■ SHORT EXERCISE ■
Return each line from the listing below that contains the string "filletArc".

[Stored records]
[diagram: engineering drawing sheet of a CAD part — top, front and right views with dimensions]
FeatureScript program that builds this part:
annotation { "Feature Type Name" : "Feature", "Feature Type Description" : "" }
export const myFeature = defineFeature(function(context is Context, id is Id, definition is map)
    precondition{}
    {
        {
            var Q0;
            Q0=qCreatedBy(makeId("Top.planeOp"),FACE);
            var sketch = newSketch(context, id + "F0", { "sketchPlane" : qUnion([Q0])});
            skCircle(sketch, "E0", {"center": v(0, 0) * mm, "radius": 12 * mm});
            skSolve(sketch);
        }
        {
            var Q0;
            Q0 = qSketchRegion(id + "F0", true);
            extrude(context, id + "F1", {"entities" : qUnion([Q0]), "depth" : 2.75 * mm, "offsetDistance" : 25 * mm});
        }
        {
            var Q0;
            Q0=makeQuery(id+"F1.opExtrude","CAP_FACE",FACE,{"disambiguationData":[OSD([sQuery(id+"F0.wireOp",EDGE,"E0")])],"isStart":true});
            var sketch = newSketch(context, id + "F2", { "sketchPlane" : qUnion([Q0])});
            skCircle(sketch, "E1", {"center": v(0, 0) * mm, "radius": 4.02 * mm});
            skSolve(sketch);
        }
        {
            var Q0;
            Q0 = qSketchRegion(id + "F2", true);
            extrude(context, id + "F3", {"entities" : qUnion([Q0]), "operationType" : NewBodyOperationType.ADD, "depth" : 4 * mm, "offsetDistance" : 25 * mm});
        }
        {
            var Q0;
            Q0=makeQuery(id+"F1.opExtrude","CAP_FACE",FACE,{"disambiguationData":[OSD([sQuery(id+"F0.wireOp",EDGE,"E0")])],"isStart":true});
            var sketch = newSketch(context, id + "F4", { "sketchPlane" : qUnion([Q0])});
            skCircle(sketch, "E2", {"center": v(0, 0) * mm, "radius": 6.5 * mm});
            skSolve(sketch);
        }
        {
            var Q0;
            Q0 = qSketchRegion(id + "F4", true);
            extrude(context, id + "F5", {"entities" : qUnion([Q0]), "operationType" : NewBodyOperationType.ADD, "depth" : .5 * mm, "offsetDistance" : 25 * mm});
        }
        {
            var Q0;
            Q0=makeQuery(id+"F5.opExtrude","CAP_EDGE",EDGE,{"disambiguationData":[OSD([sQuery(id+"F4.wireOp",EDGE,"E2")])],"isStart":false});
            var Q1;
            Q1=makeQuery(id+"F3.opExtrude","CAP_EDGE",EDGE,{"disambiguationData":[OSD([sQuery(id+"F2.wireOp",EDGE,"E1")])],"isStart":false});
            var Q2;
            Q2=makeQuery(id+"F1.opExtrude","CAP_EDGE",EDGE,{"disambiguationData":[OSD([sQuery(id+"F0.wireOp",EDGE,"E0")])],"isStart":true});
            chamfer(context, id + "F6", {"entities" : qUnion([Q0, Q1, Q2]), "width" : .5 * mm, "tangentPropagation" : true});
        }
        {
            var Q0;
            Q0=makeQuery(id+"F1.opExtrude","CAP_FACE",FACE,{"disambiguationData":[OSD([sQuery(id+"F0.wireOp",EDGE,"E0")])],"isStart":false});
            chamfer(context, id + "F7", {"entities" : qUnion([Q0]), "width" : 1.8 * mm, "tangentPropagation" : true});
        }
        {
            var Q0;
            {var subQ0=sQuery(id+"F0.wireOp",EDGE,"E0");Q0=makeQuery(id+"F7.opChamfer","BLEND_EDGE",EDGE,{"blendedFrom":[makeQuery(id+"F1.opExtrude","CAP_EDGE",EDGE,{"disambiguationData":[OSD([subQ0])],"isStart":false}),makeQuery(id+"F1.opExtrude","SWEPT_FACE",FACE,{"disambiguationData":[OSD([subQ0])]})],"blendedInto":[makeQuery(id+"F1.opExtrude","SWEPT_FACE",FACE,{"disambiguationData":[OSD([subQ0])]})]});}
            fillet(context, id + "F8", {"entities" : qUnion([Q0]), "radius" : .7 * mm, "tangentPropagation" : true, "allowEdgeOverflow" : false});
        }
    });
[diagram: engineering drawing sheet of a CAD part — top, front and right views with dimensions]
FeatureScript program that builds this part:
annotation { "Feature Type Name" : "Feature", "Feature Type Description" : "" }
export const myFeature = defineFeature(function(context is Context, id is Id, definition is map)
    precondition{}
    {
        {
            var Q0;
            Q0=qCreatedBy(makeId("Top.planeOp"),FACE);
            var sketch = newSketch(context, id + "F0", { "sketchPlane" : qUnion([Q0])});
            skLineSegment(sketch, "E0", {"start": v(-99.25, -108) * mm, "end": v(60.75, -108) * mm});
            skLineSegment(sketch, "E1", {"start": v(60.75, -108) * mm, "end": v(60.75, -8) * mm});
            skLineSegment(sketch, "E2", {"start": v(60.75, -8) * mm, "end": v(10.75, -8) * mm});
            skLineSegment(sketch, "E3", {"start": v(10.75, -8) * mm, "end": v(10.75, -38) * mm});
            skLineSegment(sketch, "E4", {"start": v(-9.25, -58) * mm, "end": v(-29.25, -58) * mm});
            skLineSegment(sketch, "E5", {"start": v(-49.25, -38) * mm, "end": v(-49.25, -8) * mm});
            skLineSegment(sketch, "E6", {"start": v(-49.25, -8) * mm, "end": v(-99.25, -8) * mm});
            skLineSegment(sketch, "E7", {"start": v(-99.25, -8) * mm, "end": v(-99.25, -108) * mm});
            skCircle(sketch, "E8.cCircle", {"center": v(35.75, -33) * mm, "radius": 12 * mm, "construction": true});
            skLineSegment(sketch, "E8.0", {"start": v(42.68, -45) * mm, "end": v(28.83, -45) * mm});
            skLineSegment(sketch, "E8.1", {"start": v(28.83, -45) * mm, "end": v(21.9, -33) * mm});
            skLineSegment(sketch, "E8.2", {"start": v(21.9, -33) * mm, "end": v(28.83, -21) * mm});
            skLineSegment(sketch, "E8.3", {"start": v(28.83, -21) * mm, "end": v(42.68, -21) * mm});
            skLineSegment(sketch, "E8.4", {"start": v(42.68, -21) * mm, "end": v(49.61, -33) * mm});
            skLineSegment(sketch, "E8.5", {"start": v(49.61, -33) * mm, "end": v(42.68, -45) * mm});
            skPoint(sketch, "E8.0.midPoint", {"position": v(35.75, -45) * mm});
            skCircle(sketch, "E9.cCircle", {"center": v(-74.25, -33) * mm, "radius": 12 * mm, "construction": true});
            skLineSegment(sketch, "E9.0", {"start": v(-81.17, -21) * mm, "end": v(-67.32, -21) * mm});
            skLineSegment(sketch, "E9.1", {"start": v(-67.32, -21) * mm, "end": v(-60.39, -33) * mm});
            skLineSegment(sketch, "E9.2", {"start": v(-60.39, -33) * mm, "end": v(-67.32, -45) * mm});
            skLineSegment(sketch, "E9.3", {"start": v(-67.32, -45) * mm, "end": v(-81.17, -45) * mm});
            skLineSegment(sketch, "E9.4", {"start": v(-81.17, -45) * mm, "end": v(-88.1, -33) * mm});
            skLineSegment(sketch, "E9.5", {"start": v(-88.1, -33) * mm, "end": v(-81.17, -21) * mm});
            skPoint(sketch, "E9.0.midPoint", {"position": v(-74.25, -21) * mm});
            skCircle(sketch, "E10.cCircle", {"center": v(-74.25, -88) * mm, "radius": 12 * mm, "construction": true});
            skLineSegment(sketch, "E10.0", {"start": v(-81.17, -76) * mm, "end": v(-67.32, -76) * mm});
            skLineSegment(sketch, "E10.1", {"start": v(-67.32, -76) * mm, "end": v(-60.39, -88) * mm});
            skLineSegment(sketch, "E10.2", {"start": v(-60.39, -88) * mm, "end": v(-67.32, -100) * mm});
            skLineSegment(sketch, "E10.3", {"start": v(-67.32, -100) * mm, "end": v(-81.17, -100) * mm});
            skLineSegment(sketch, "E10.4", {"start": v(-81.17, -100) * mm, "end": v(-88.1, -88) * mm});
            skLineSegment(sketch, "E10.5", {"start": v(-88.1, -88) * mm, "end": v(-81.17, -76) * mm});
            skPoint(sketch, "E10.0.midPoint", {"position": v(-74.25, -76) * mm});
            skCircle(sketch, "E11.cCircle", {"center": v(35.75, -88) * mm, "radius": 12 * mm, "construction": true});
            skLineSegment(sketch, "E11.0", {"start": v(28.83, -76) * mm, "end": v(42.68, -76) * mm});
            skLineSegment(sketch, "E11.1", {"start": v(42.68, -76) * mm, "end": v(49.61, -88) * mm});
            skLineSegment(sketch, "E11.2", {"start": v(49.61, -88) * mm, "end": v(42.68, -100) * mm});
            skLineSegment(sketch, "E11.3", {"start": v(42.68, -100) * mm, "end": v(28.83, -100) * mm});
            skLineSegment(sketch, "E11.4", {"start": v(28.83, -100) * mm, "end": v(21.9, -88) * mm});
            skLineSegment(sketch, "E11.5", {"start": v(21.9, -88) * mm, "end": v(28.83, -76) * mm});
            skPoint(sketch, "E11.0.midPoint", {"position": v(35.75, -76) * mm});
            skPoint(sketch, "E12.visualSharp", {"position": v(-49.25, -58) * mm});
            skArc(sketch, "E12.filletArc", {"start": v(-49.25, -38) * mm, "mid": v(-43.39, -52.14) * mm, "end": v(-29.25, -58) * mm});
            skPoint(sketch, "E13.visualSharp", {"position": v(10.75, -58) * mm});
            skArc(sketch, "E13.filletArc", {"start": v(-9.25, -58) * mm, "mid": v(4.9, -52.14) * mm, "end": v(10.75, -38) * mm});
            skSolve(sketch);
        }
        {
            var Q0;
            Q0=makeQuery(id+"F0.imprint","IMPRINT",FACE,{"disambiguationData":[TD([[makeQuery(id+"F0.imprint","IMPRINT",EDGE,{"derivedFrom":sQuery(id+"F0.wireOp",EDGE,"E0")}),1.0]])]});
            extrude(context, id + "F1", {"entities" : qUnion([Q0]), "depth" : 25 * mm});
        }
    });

■ RESULT FOR THIS TASK ■
            skArc(sketch, "E12.filletArc", {"start": v(-49.25, -38) * mm, "mid": v(-43.39, -52.14) * mm, "end": v(-29.25, -58) * mm});
            skArc(sketch, "E13.filletArc", {"start": v(-9.25, -58) * mm, "mid": v(4.9, -52.14) * mm, "end": v(10.75, -38) * mm});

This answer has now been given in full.